Layer 5 — Evidence chain: proving what happened
Every verdict from layers 2–4 produces a signed, tamper-evident record: what was proposed, what policy said, what executed, in what order. Chained together, these records make the run replayable — an auditor can walk the agent's entire decision path and verify each gate fired, offline, without trusting the operator. This is the layer that turns "our agent is well-behaved" from a claim into evidence a regulator can check.

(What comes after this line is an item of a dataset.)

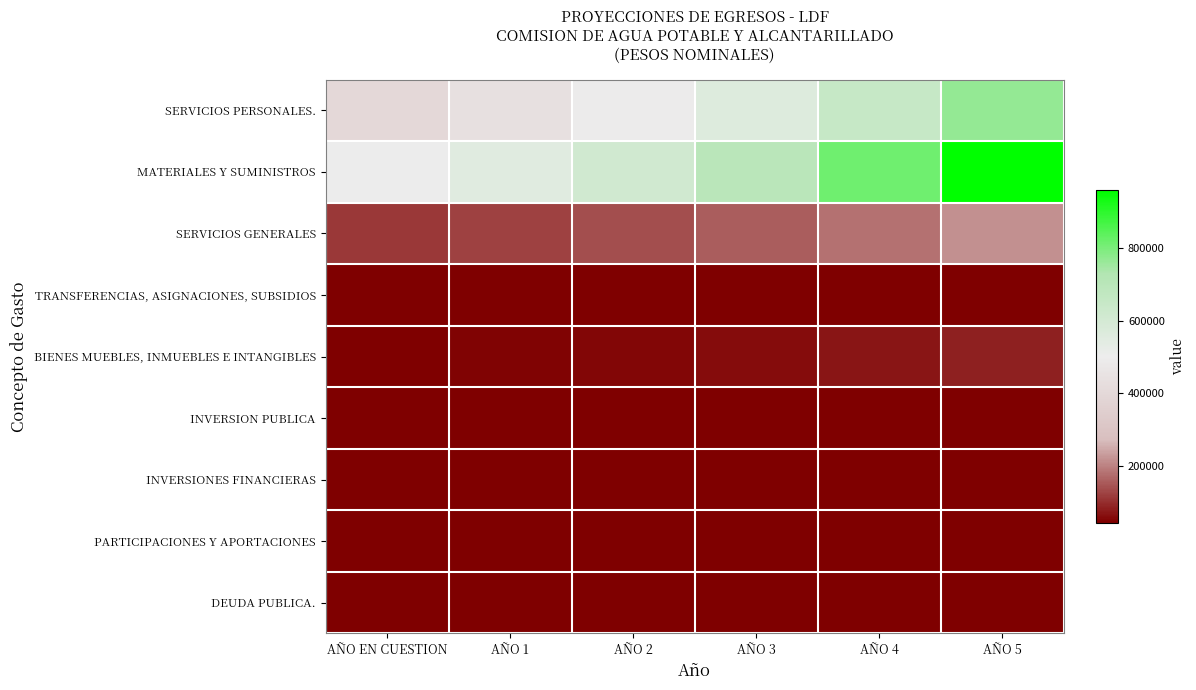

Count the number of data series in this chart.

9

The test for an agentic governance model: pick any single step from any past run and answer three questions from records alone — was it authorized, who authorized it, and can a third party verify both? If any answer requires trusting a log the agent's operator could edit, the model fails.
What this looks like at runtime
Concretely, a governed agent loop inserts one call per step: the agent proposes an action, the decision engine evaluates it against the policy pack and returns a disposition with a signed record, and only an allowed (or modified) action reaches the tool. Blocked steps return to the planner with the reason; escalated steps pause for human approval. The agent framework does not need to be rewritten — the gate sits between the framework and its tools, which is why the same model governs LangChain agents, custom loops, and everything in between.
Where EVE AI Core fits in
EVE AI Core implements this model as infrastructure. EVE CoreGuard is the per-step decision engine: agent frameworks submit each proposed action to a single evaluation endpoint and receive a deterministic ALLOWED / BLOCKED / MODIFIED disposition evaluated against versioned policy packs — before the action executes. EVE Agent Infrastructure provides the authority and tool-governance layers, so an agent's permissions are declared, not prompted. And every verdict emits a cryptographically signed decision record through EVE Proof, so the full run is independently verifiable after the fact.
Because the gate is framework-agnostic — a governed HTTP call between the agent and its tools — teams keep their existing agent stack and add the governance model around it.
The bottom line
Agentic AI collapses the distance between model output and real-world consequence to zero. Governance has to move to where the consequences are: authority declared before the run, every step gated before it executes, tools constrained at the boundary, and a signed evidence chain that makes the whole run provable. Teams that adopt a per-step governance model can hand agents real work. Teams that govern agents like chatbots are trusting a planner they did not review, running actions nobody approved.